++++ Text section

I hadn’t come across Suler’s woerk until it was mentioned during the Tortoise thinkin (a ‘forum of civilised disagreement’) I went to last night about why the internet went bad, featuring Jamie Bartlett, author and senior fellow at Demos, and Georgie Powell, CEO and co-founder of wellbeing app company SPACE, (If you happen to be a member you can re-watch the stream here.)
We barely scratched the surface of the web’s challenges in the hour we had but it was Suler’s idea and his essay that stuck out. Despite being written almost 20 years ago, and focusing mainly on Usenet groups and The Palace (a forerunner to Second Life), they feel current and fresh. 2001 was the year Wikipedia was founded and three years before Facebook even existed and here is Suler explaining six phenomena that continue to play out. It's certainly worth a read.
And yet, there's seemingly very little about cyberpsychology (the field Suler studies) that has changed since 2001. Despite the challenges of online misinformation, identity fraud and abuse, there have been few experimental studies exploring the effects of ODE or concepts connected to it (Suler said so himself in an interview in 2016). And despite a long pedigree, only a few universities and colleges offer it either side of the Atlantic.

++++++++
++++ Records supplied

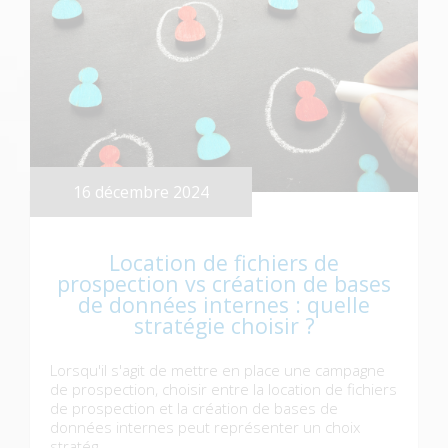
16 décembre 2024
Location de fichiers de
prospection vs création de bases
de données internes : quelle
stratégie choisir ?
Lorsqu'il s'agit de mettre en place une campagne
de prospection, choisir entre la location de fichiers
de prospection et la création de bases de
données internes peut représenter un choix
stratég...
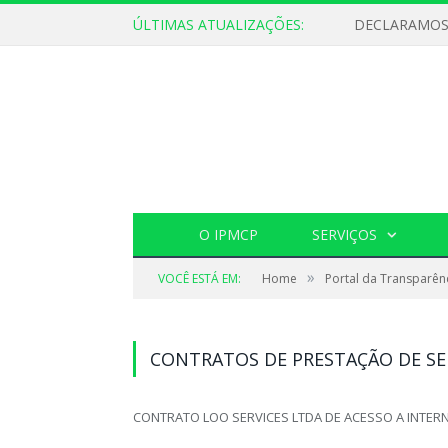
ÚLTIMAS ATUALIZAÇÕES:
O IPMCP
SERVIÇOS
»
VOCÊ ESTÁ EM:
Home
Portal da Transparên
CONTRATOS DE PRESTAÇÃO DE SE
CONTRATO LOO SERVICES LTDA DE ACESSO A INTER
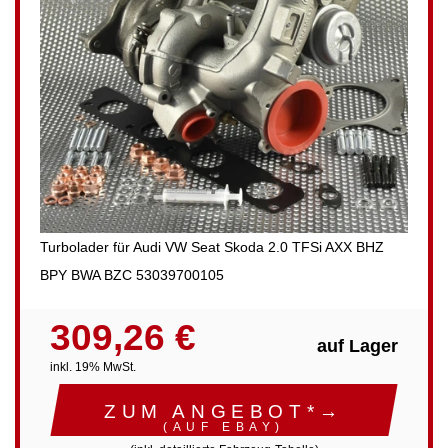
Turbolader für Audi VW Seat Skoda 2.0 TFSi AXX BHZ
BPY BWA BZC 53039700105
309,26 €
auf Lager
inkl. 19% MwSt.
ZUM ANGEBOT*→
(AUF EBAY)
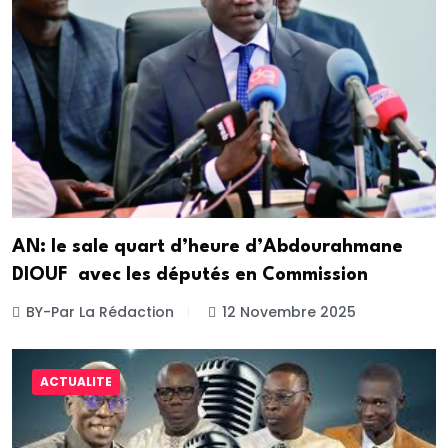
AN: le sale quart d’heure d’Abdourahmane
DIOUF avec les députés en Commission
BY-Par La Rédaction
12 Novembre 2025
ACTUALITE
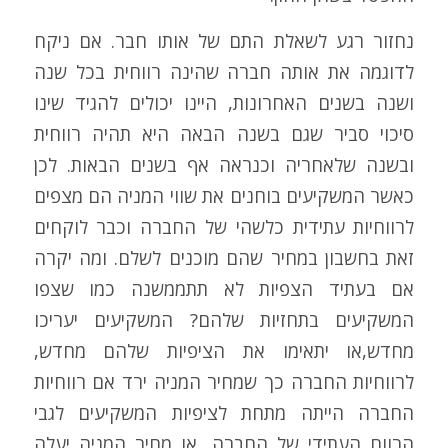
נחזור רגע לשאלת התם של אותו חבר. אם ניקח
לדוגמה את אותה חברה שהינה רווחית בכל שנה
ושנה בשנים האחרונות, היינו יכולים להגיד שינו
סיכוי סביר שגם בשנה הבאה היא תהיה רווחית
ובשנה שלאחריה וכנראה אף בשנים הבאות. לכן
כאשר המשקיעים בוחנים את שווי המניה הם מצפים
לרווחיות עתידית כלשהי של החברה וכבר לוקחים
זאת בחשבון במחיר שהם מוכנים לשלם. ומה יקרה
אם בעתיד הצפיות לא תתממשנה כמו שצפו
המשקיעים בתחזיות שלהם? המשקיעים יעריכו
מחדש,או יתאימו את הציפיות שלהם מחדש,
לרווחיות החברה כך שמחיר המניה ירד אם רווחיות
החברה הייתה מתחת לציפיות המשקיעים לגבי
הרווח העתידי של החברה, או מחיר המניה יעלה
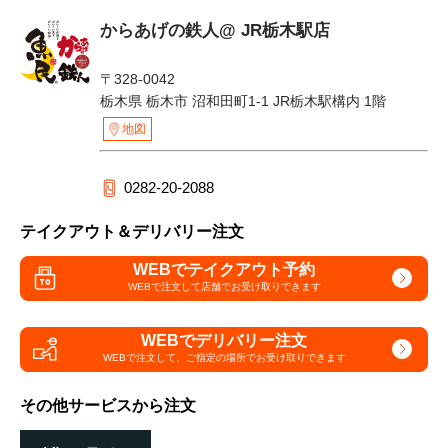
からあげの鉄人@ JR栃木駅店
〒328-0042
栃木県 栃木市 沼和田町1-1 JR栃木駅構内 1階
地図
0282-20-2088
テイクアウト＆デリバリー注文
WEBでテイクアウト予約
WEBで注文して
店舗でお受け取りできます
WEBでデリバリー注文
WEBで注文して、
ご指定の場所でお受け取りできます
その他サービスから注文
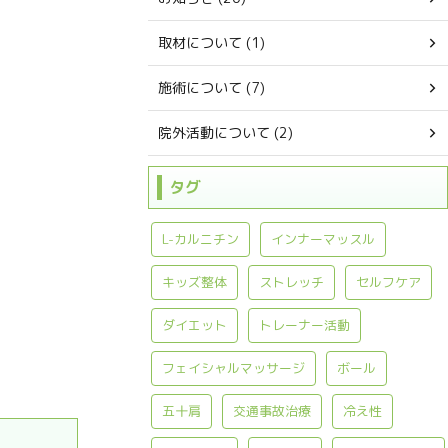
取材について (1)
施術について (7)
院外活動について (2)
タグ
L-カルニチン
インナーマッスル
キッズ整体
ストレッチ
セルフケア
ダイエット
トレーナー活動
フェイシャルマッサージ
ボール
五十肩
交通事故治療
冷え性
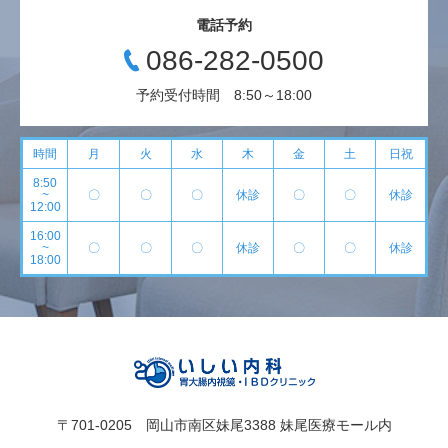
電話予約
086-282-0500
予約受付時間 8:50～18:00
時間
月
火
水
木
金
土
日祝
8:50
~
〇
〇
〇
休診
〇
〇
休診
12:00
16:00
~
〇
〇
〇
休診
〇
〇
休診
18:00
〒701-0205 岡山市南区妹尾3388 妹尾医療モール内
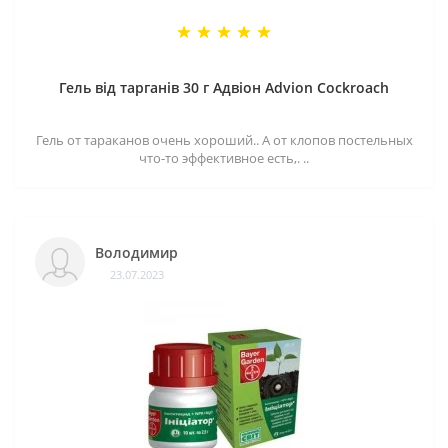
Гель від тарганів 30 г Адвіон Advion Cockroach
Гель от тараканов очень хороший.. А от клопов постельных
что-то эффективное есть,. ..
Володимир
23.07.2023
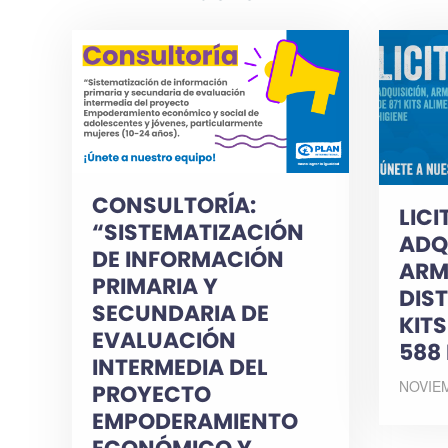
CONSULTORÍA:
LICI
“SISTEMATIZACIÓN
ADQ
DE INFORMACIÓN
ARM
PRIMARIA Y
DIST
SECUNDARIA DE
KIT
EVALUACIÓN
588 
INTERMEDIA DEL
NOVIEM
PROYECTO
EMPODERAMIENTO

++++++++

§ What this exercise asks:
1. List the websites and online platforms named in the second paragraph of the piece about Suler's essay above.
2. Carry the piece about Suler's essay forward from its final sentence.

§ Task-by-task answers:
1. Usenet groups, The Palace, Second Life, Wikipedia, Facebook

2.
Academia won’t solve all of the challenges we face but more people doing smart research on how and why our behaviour plays out as it does on the web doesn’t strike me as a bad thing.
Talking of inhibition, this is without doubt, the fastest way to make people behave online: telling on their mum/mom.
Kate Klonick, one of the leading academics looking at issues of mass content moderation, spent the day with Facebook’s global escalations team in the aftermath of the Christchurch attack. A good long read with lots of detail.
Kate Klonick reports on the Facebook content-moderation team that addressed posts and live-streamed video from the Christchurch shooting, in New Zealand.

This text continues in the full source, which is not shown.